Eugene Rodman Shippen enjoyed a long and distinguished career as a Unitarian minister. Thanks to his family’s secure wealth, E.R. Shippen had the benefit of broad educational opportunities, and attended not only Harvard but also Oxford, and his interests show the influence of progressive thinking of the time, on the social significance of artistic beauty. A strong proponent of Unitarian religious art, Dr. Shippen in 1923 organized the American Unitarian Association’s Religious Arts Guild, of which he became the president, and M.T. Garvin became the honorary president. In his 1926 article, Dr Shippen proposes that the stained-glass and carved religious art in our Lancaster church was “perhaps the first to honor the heretics of Christian history in visible, permanent form”. His understanding of the sanctuary artwork, in other words, is that its values extend far beyond the purely representational value of memorializing individuals.

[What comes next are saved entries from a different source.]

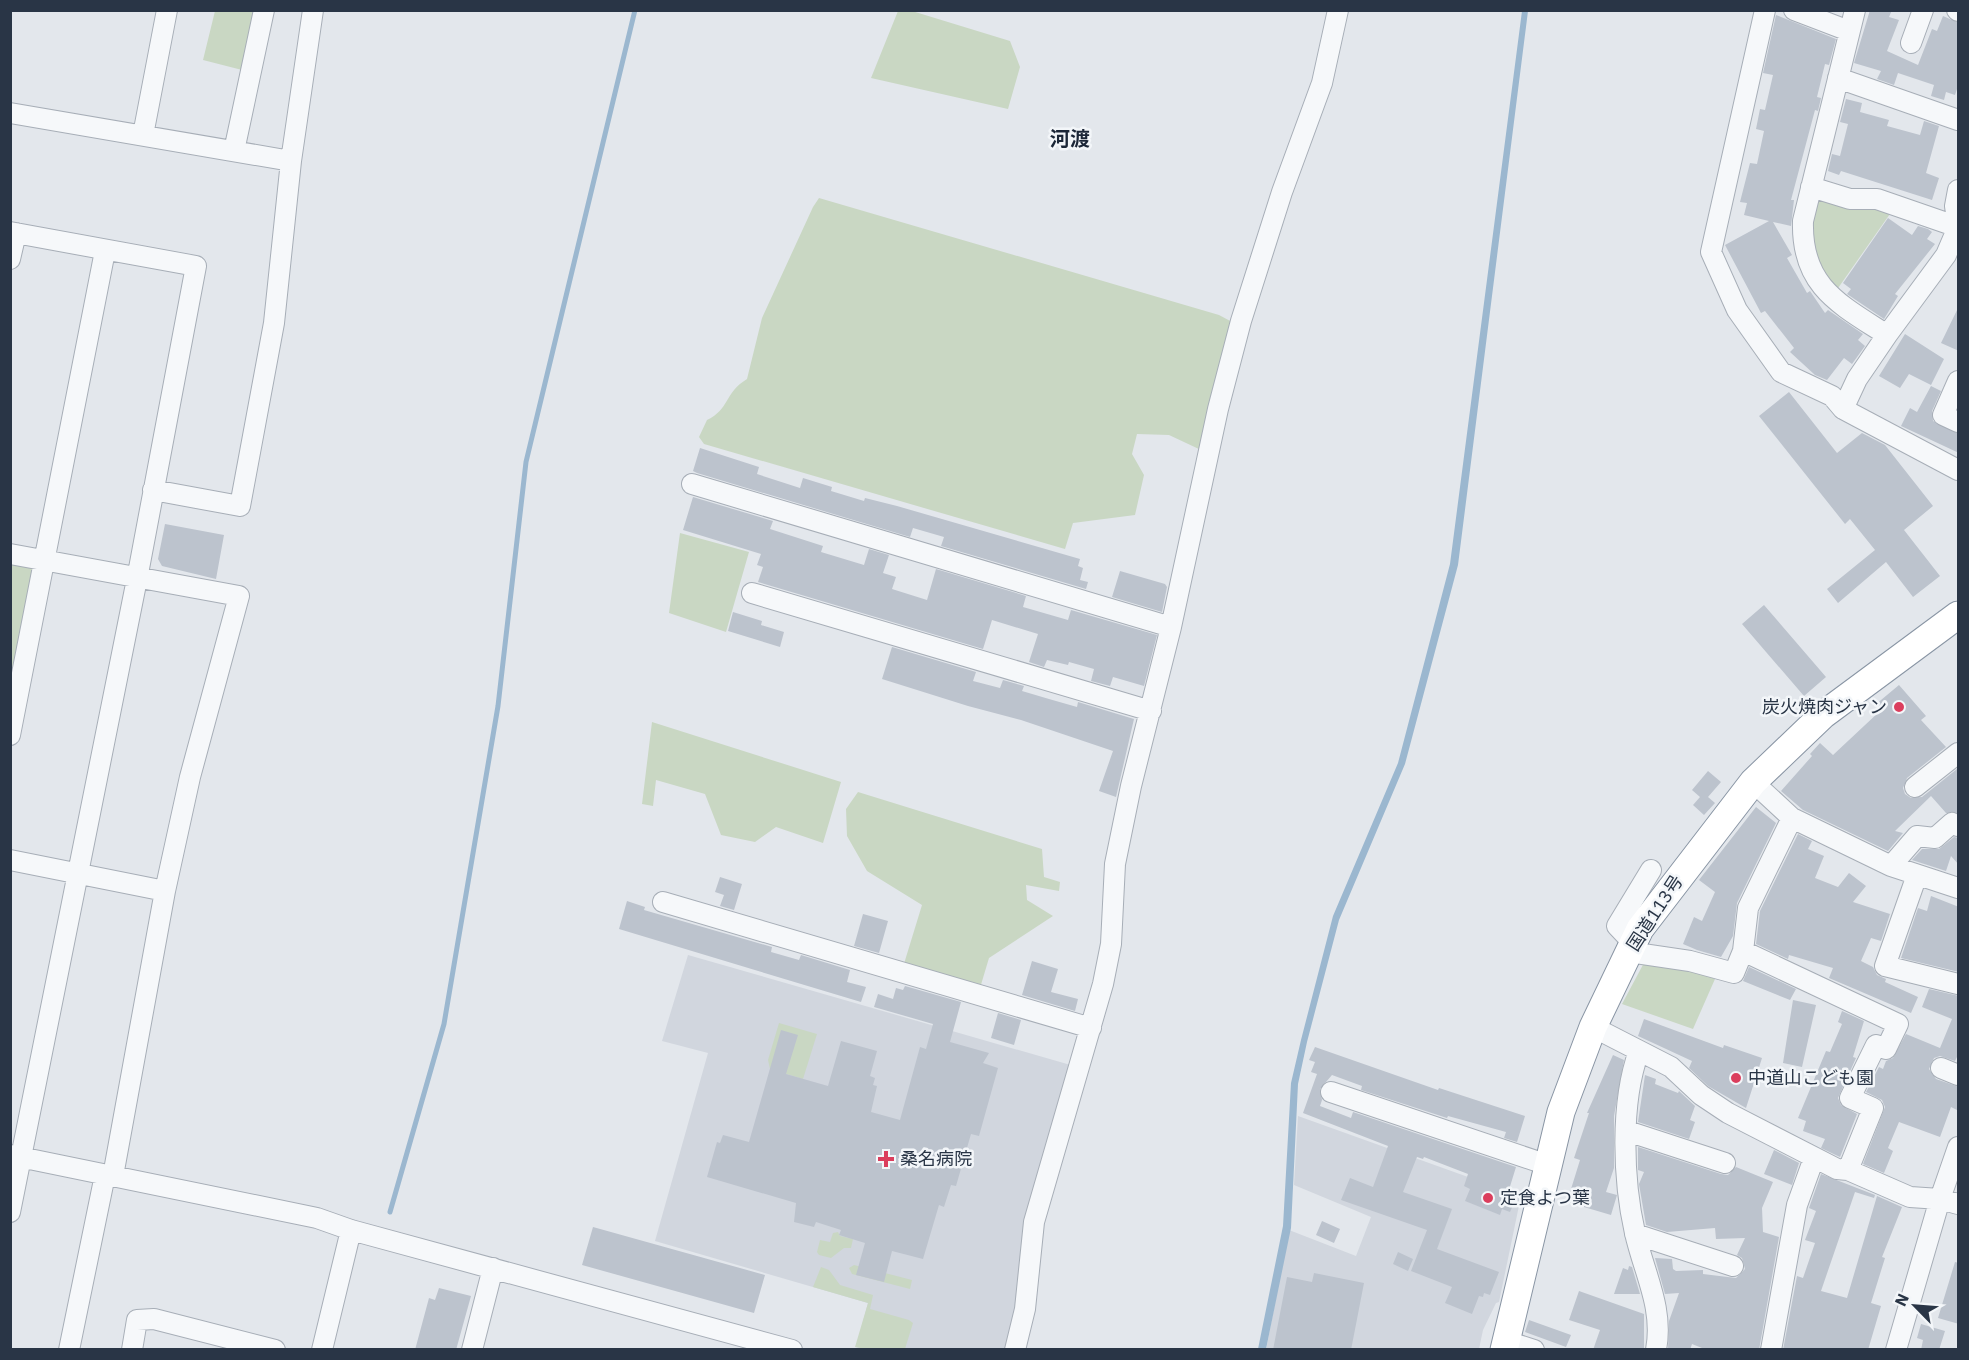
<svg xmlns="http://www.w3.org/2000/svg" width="1969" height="1360" font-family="'IBM Plex Sans','Noto Sans JP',sans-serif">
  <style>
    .built { fill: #d1d6de }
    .green { fill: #c9d7c3 }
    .water { fill: #9bb7cf }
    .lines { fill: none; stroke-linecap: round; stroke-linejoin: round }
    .stream { stroke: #9bb7cf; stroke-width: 5 }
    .building { fill: #bcc3cd }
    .minor-casing { stroke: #a7aeb7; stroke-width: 22 }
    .highway-casing { stroke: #8995a4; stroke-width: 29 }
    .minor { stroke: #f6f8fa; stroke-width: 20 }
    .highway { stroke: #fff; stroke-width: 27 }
    .poi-dot { fill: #db3e5d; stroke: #f3f6f9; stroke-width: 2 }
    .labels { text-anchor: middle; stroke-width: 5; stroke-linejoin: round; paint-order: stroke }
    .poi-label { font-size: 18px; fill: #293546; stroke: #f3f6f9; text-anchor: start }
    .street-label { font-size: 18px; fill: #293546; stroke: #f3f6f9 }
    .neighbourhood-label { font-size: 20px; font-weight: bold; fill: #1b2637; stroke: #f3f6f9 }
  </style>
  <rect width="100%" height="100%" fill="#e3e7ec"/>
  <path class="built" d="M688,955L1074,1066L1011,1349L866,1350L856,1347L868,1303L655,1241L708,1053L662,1041Z
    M1298,1116L1521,1196L1499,1302L1496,1303L1483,1330L1479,1349L1266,1350L1289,1230L1356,1256L1371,1217L1294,1185Z"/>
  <path class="green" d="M215,11H260L246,71L203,60Z
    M898,11H912L1010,41L1020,67L1008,109L871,78Z
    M1823,197L1876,205L1892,211L1836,291L1820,272L1810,226L1815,201Z
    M819,198L1219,315L1234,323L1201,450L1169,435L1137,434L1132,454L1144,475L1135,515L1073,523L1065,549L704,444L699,437L707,420C730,409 724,393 747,379L762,318L813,207Z
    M680,533L749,552L726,632L669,613Z
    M10,560L32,565L37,570L10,688Z
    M652,722L841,782L823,843L776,827L755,842L721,835L705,794L656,780L653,806L642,804Z
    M858,792L1042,849L1044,877L1060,882L1059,891L1026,885L1027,900L1053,916L989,958L980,988L903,967L922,905L867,871L847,836L846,809Z
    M1645,961L1694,970L1715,979L1693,1029L1622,1004Z
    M779,1023L817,1034L803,1079L770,1069L768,1060Z
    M838,1232L840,1236L853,1239L851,1248H844L831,1258L819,1255L817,1252L820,1240L830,1242L833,1233Z
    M854,1265L912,1280L910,1289L852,1274L849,1268Z
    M821,1267L829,1270L840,1285L873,1295L870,1309L909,1320L913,1323L905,1349H866L855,1347L868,1303L813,1287Z"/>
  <path class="water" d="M1522,11H1528L1458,565L1405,764L1339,920L1307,1042L1298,1084L1291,1228L1266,1349H1258L1283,1226L1291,1083L1301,1040L1333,916L1398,763L1450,564Z"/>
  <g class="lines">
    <path class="stream" d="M390,1212L444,1024L498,706L526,462L635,10"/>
  </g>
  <path class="building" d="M1870,10H1892L1889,17L1899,20L1887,51L1918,65L1932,29L1937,31L1943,16L1959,23V83L1955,95L1946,92L1944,100L1931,96L1934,85L1898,73L1894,85L1877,79L1881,71L1854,63Z
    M1776,15L1836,39L1829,65L1825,64L1817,97L1821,98L1818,111L1815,110L1791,200H1794L1791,226L1773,222L1792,255L1787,258L1807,293L1810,291L1825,313L1828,310L1863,334L1858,340L1865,346L1852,364L1844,358L1827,380L1815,375L1790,352L1794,348L1765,311L1761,313L1725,245L1769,221L1744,215L1747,203L1740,202L1750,163L1757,164L1764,131L1756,129L1760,109L1765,110L1773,75L1763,73Z
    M1846,99L1862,103L1860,112L1889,120L1887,126L1920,135L1924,121L1939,126L1926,173L1939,178L1932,200L1841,171L1839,175L1828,171L1832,154L1840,156L1848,124L1840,122Z
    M1888,218L1912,235L1918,226L1928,229L1932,232L1927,239L1935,244L1895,294L1898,296L1884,319L1847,294L1851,289L1843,283Z
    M1959,306V351L1941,343Z
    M1905,334L1944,359L1931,385L1909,374L1900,388L1879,376Z
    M1931,386L1941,391L1932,411L1933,421L1959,434V453L1901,426L1910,408L1917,412Z
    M1789,392L1837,453L1862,433L1885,445L1933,506L1904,530L1940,576L1913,597L1886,562L1838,603L1827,589L1875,550L1850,519L1845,524L1759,416Z
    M700,448L759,467L757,474L800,488L803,478L832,487L831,491L864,501L865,498L897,506L1080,559L1078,566L1083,568L1080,580L1088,582L1086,589L941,546L944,537L913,528L910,537L697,473L693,471Z
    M693,497L773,521L770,529L823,546L821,552L864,565L869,549L889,555L883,573L896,577L892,589L927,600L936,569L1026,596L1023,607L1068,620L1071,610L1157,635L1144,686L1113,677L1110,686L1091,681L1094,669L1069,662L1068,665L1047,660L1044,667L1029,662L1038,634L992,620L983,649L758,582L763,567L757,565L761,554L683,530Z
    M165,524L224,535L216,579L162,566L158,559Z
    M1120,571L1165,584L1167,587L1162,612L1112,597Z
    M1764,605L1826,677L1804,696L1742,624Z
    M733,612L762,621L761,625L784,632L780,647L728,631Z
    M892,647L976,672L973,681L1000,688L1003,680L1024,686L1022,691L1049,699L1077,707L1078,702L1134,719L1116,797L1099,791L1113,751L1021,720L968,706L882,679Z
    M1899,685L1926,716L1921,720L1946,747L1907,778L1903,788L1905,794L1911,798L1922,797L1957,769L1959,813H1946L1931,796L1895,831L1903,833L1888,851L1803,810L1781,791L1812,756L1810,754L1820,743L1833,755L1880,711L1875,705Z
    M1708,771L1721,782L1708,797L1715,803L1704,815L1693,805L1700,797L1692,790Z
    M1756,807L1776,823L1737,903L1733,936L1721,957L1697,950L1683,944L1694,917L1702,921L1715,892L1699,880Z
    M1798,834L1812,841L1808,849L1824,856L1815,878L1838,887L1849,873L1866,886L1853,902L1890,914L1881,941L1871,938L1861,961L1873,967L1877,975L1886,979L1885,982L1918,997L1911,1013L1829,978L1833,968L1789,955L1788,959L1756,944L1760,911Z
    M1954,837L1959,838V865L1951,856L1946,871L1912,860L1922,849H1939Z
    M720,877L742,884L734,910L720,906L724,895L715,892Z
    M1931,896L1959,907V972L1901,958L1918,908L1927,911Z
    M627,901L645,907L644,910L772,947L771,952L799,960L801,955L850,970L847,982L866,987L861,1002L619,929Z
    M863,914L888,921L879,953L854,946Z
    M1032,961L1058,969L1051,992L1078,999L1075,1011L1022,995Z
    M1749,967L1796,989L1790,1000L1743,981Z
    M905,986L961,1002L950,1042L989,1053L983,1063L998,1068L979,1136L971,1134L956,1186L951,1185L944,1207L939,1205L923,1259L892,1251L884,1282L856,1275L865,1243L839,1235L841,1230L816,1222L814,1227L794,1222L796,1203L707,1177L717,1142L720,1143L723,1135L749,1142L781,1030L798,1035L786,1074L828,1086L841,1041L877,1051L870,1076L875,1078L873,1085L877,1086L871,1112L900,1120L920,1047L926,1049L933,1024L874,1007L878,994L893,999L896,988L903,990Z
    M1929,989L1959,996V1053L1955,1061L1940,1056L1934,1058L1929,1069L1936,1079L1959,1087V1111L1951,1107L1940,1137L1899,1122L1888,1148L1893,1151L1884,1173L1863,1164L1885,1107L1882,1100L1866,1092L1879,1067L1883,1069L1886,1061L1893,1058L1906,1034L1940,1048L1952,1019L1922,1007Z
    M1793,1000L1816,1005L1802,1067L1783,1063Z
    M1842,1011L1864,1021L1853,1057L1856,1058L1838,1098L1841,1105L1857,1114L1840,1157L1821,1148L1825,1139L1803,1131L1806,1121L1798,1118L1826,1051L1830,1052L1842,1024L1838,1022Z
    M998,1013L1021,1020L1014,1045L991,1038Z
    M1644,1019L1723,1048L1724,1045L1762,1058L1746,1108L1708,1086L1689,1068L1692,1061L1638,1036Z
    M1315,1047L1438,1090L1439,1088L1525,1116L1517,1142L1504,1138L1506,1132L1448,1116L1447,1118L1361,1090L1362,1086L1332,1075L1320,1089L1322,1100L1320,1106L1351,1118L1353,1112L1516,1167L1508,1193L1517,1196L1510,1212L1502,1209L1500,1215L1465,1201L1470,1189L1464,1186L1468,1174L1424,1157L1423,1159L1417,1157L1403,1192L1452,1209L1437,1249L1499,1272L1490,1295L1484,1293L1483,1297L1479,1296L1472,1314L1445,1303L1452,1287L1411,1271L1427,1230L1341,1200L1350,1178L1373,1187L1388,1146L1303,1113L1317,1074L1311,1072L1315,1062L1309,1060Z
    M1613,1055L1624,1060L1614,1116V1168L1606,1192L1617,1195L1611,1215L1567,1202L1580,1160L1574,1158L1589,1113H1587Z
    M1645,1075L1656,1079L1655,1084L1678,1093L1679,1091L1695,1106L1690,1120L1695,1122L1689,1139L1638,1122Z
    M1638,1147L1721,1174L1728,1175L1736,1167L1773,1182L1762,1208L1763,1232L1779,1237L1759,1350H1707L1692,1344L1690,1350H1668L1669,1321L1679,1293L1665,1294L1655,1258L1672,1259L1673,1269L1676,1271L1703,1270V1274L1736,1278L1745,1269L1742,1258L1737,1255L1745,1238L1716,1239L1715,1228L1667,1232L1646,1225L1639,1184L1644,1172L1638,1170Z
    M1774,1150L1799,1163L1792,1185L1764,1174Z
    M1821,1174L1875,1195L1874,1198L1855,1192L1821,1291L1847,1298L1877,1196L1902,1207L1882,1257L1885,1258L1871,1303L1881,1306L1868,1350H1783L1797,1276L1803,1278L1815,1243L1805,1240L1816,1211L1809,1208Z
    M1322,1221L1340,1229L1334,1243L1316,1235Z
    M593,1227L765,1275L754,1313L582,1265Z
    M1398,1252L1413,1259L1408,1271L1393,1264Z
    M1955,1262L1959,1263V1324L1938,1318Z
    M1629,1266L1632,1267L1640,1294H1614L1623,1268L1628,1270Z
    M1314,1273L1364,1283L1351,1350H1273L1287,1277L1312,1282Z
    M439,1288L471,1296L456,1350H415L429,1298L435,1300Z
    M1579,1291L1644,1314V1350H1593L1600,1330L1569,1320Z
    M1529,1320L1571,1335L1566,1347L1525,1332Z
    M1921,1324L1945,1331L1939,1350H1921L1923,1340L1917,1338Z"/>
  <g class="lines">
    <g class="minor-casing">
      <path id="minor" d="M1765,10L1711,252L1737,310L1781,372L1832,396L1843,409L1857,379L1887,335
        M1794,10L1849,31
        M1855,10L1803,221C1801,286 1839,304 1887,335L1946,255L1958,227
        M1957,10L1958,11
        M1911,43L1923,10
        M1838,78L1958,120
        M10,113L291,161
        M143,135L167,10
        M234,151L264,10
        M1811,187L1850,199H1877L1958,227
        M1958,190L1955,206L1958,226
        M10,232L196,266L137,579L10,1212
        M10,259L16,233
        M1958,381L1943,415L1958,422
        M1843,409L1958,470
        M692,484L1171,627
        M153,490L240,506L274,323L291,161L313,10
        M10,554L239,596L190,777L165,891L113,1176
        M752,593L1151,711
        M10,735L105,251
        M1753,782L1792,818L1891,866L1958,888
        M1915,787L1958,753
        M10,860L165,891
        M1891,866L1917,836L1935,838L1952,823L1958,826
        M1917,875L1885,966L1958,984
        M663,902L1091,1028
        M1633,943L1617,926L1651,870
        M1743,951L1748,908L1792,818
        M1629,952L1690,961L1734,973L1743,951L1898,1024L1886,1049L1876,1045L1850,1098L1873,1108L1848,1170
        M1593,1027L1671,1067L1701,1095L1728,1113L1837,1169L1848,1170L1910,1197L1940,1199L1958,1204
        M1639,1051C1620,1103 1623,1180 1635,1233C1644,1273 1664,1308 1656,1350
        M1941,1068L1958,1075
        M1331,1092L1548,1165
        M1627,1131L1725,1163
        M10,1155L317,1218L351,1230L792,1350
        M1635,1234L1733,1266
        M1506,1341L1534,1350
        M69,1350L105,1175
        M132,1350L137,1320L154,1319L275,1350
        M322,1350L351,1230
        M472,1350L493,1268
        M1015,1350L1025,1309L1034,1222L1103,984L1111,944L1115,864L1131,786L1171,627L1218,409L1241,321L1282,192L1322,83L1338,10
        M1771,1350L1797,1205L1814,1158
        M1896,1350L1940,1199L1958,1147"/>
    </g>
    <g class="highway-casing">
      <path id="highway" d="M1504,1350L1561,1112L1593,1027L1640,929L1753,782L1823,715L1958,615"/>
    </g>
    <use href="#minor" class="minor"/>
    <use href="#highway" class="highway"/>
  </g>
  <g class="poi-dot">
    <circle cx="1899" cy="707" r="6"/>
    <circle cx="1736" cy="1078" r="6"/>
    <path d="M883 1150h6v6h6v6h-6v6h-6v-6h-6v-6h6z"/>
    <circle cx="1488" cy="1198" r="6"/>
  </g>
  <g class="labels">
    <g class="poi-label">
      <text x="1887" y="713" text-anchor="end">炭火焼肉ジャン</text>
      <text x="1748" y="1084">中道山こども園</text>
      <text x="900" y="1165">桑名病院</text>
      <text x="1500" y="1204">定食よつ葉</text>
    </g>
    <g class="street-label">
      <text transform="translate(1655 913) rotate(-57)" y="6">国道113号</text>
    </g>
    <g class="neighbourhood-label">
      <text x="1070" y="146">河渡</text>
    </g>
  </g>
  <rect width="1969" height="1360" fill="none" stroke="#293546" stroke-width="24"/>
  <g transform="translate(1915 1306) rotate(295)" stroke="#f3f6f9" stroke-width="4.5" paint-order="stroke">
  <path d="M0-4.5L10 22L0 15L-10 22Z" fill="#293546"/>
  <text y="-9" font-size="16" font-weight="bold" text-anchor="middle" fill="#293546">N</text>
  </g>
</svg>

Instead, the works of art collectively construct an entire, original program memorializing  heresy as such, that is, advancing the idea that Unitarianism  takes issue not just with how religious worship is organized but also with what it is that those who keep the faith are expected to believe and how they may be expected to act on the basis of their beliefs. When the windows mentioned in Dr. Shippen’s article were to be dedicated, the invitations issued by the church referred to our faith in the “emancipation of the human race, politically, intellectually, and spiritually”. Art was meant to inspire us to better lives.

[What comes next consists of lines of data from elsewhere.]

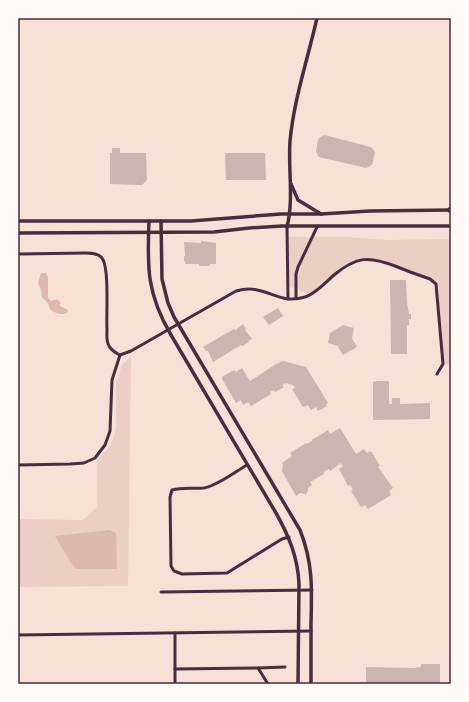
<svg xmlns="http://www.w3.org/2000/svg" width="469" height="702" viewBox="0 0 469 702" font-family="Helvetica,sans-serif">
  <rect width="100%" height="100%" fill="#f7e1d7"/>
  <!-- green -->
  <g fill="#ebcfc5">
    <path d="M 287,237 L 347,237 L 386,240 L 451,239 L 451,365 L 443,364 L 436,285 L 430,279 L 371,259 L 352,263 L 309,295 L 296,288 L 288,287 Z"/>
    <path d="M 131,356 L 128,586 L 18,587 L 18,519 L 83,520 L 97,507 L 97,460 L 111,444 L 114,436 L 116,427 L 116,383 L 122,365 Z"/>
  </g>
  <!-- water -->
  <g fill="#dcb8b0">
    <path d="M 41,273 L 46,273 L 48,277 L 48,298 L 51,301 L 57,299 L 61,303 L 59,305 L 60,306 L 68,310 L 67,313 L 63,314 L 59,314 L 52,311 L 50,309 L 48,303 L 42,297 L 41,290 L 38,283 Z"/>
    <path d="M 109,530 L 116,533 L 117,569 L 76,569 L 71,563 L 55,536 Z"/>
  </g>
  <!-- building -->
  <g fill="#ccb4b1">
    <path d="M 324,135 L 371,147 L 375,152 L 372,165 L 366,168 L 319,157 L 316,152 L 318,139 Z"/>
    <path d="M 112,148 L 120,148 L 120,153 L 146,153 L 147,180 L 142,185 L 110,184 L 110,153 L 112,153 Z"/>
    <path d="M 225,153 L 265,153 L 266,180 L 226,180 Z"/>
    <path d="M 201,241 L 216,243 L 216,264 L 210,264 L 209,266 L 199,266 L 199,264 L 185,264 L 185,261 L 184,261 L 184,256 L 185,256 L 184,242 L 201,243 Z"/>
    <path d="M 390,280 L 406,280 L 407,303 L 409,314 L 411,314 L 411,319 L 409,319 L 409,325 L 407,325 L 407,354 L 391,354 Z"/>
    <path d="M 278,308 L 283,316 L 269,325 L 263,317 Z"/>
    <path d="M 243,324 L 246,329 L 245,330 L 252,339 L 248,341 L 249,342 L 242,346 L 241,345 L 213,362 L 208,351 L 206,351 L 203,347 L 232,330 L 235,329 L 235,331 Z"/>
    <path d="M 343,325 L 354,328 L 352,338 L 348,340 L 352,338 L 357,347 L 343,355 L 338,347 L 340,344 L 338,346 L 328,343 L 330,333 Z"/>
    <path d="M 283,361 L 306,367 L 328,403 L 326,404 L 327,406 L 318,411 L 316,407 L 311,410 L 308,405 L 303,407 L 292,389 L 295,388 L 293,385 L 286,383 L 282,385 L 284,387 L 275,392 L 274,390 L 270,392 L 271,394 L 251,406 L 248,402 L 243,405 L 241,400 L 236,403 L 222,379 L 222,377 L 234,370 L 236,372 L 242,368 L 250,381 L 276,364 Z"/>
    <path d="M 377,381 L 389,381 L 389,404 L 392,404 L 392,398 L 400,398 L 400,404 L 430,403 L 430,419 L 373,420 L 373,382 Z"/>
    <path d="M 340,428 L 356,454 L 364,449 L 367,453 L 371,451 L 380,466 L 378,467 L 393,488 L 389,491 L 391,495 L 368,509 L 365,505 L 361,507 L 351,491 L 353,490 L 350,485 L 348,486 L 339,469 L 343,467 L 341,463 L 338,465 L 330,471 L 329,469 L 324,472 L 324,474 L 310,482 L 312,485 L 308,488 L 308,491 L 306,494 L 300,493 L 296,496 L 282,471 L 283,465 L 282,463 L 292,456 L 290,453 L 306,443 L 307,444 L 312,441 L 312,440 L 328,430 L 330,434 Z"/>
    <path d="M 421,664 L 440,664 L 440,683 L 366,684 L 366,667 L 414,668 L 421,667 Z"/>
  </g>
  <g fill="none" stroke-linecap="round" stroke-linejoin="round">
    <!-- minor -->
    <g stroke="#4a2c40" stroke-width="3">
      <path d="M 287,227 L 288,299"/>
      <path d="M 18,254 L 86,253 C 91,253 97,253 101,257 C 110,264 106,316 107,330 C 107,335 106,341 109,346 C 111,350 116,353 120,355 L 131,351 L 236,291 C 243,289 250,288 257,290 C 276,294 284,303 305,297 C 315,294 326,282 334,275 C 357,256 369,256 395,266 C 407,271 418,275 430,279 L 436,284 L 443,364 L 437,374"/>
      <path d="M 296,298 L 296,274 L 298,267 L 317,227"/>
      <path d="M 18,465 L 70,464 L 84,463 L 95,458 L 105,445 L 110,431 L 112,380 L 120,355"/>
      <path d="M 247,465 C 235,472 217,486 204,488 C 193,489 182,487 172,490 L 170,497 L 171,566 L 174,571 L 182,574 L 227,573 L 282,539 L 289,537"/>
      <path d="M 161,592 L 312,590"/>
      <path d="M 18,635 L 311,631"/>
      <path d="M 258,668 L 285,667"/>
      <path d="M 175,669 L 258,668 L 268,684"/>
      <path d="M 175,684 L 175,633"/>
    </g>
    <!-- tertiary -->
    <g stroke="#4a2c40" stroke-width="3.5">
      <path d="M 291,184 L 298,200 L 321,214"/>
      <path d="M 18,221 L 191,221 L 281,214 L 321,214 L 370,211 L 451,210"/>
      <path d="M 149,221 C 147,268 147,294 171,335 L 276,513 C 289,536 298,558 299,584 L 298,684"/>
      <path d="M 161,221 L 162,279 L 168,303 L 174,317 L 300,530 C 313,563 312,588 311,623 C 311,643 311,664 311,684"/>
      <path d="M 287,227 C 294,199 288,169 290,141 C 294,99 308,58 317,18"/>
      <path d="M 18,233 L 214,232 L 249,228 L 282,226 L 451,226"/>
    </g>
    <!-- motorway -->
    <path stroke="#4a2c40" stroke-width="5.5" d="M 450,210 L 451,209"/>
  </g>
  <!-- border -->
  <rect width="469" height="702" fill="none" stroke="#fffaf5" stroke-width="38"/>
  <rect x="19" y="19" width="431" height="664" fill="none" stroke="#4a2c40" stroke-width="1.5"/>
</svg>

Dr Shippen also points out that the people represented in the artwork belong to many different national and religious traditions. Only a few years after the end of the War to End All Wars, Dr Shippen’s article thus turns his co-religionists to the value of thinking for oneself, acting not like robots blindly  accepting authority, but rather like  thinking human beings looking beyond the walls of national and religious categories  to an international vision of human potential  that might, one could then hope, prevent us from sleepwalking into another world-wide catastrophe fueled by irrational hatred of those outside our ken.  The figures we are invited to contemplate in our sanctuary, for all their variety and human fallibility, were put before us as heroes of a faith they shared, that our predecessors at our church also shared in 1926, and that is the faith we profess, and require, today.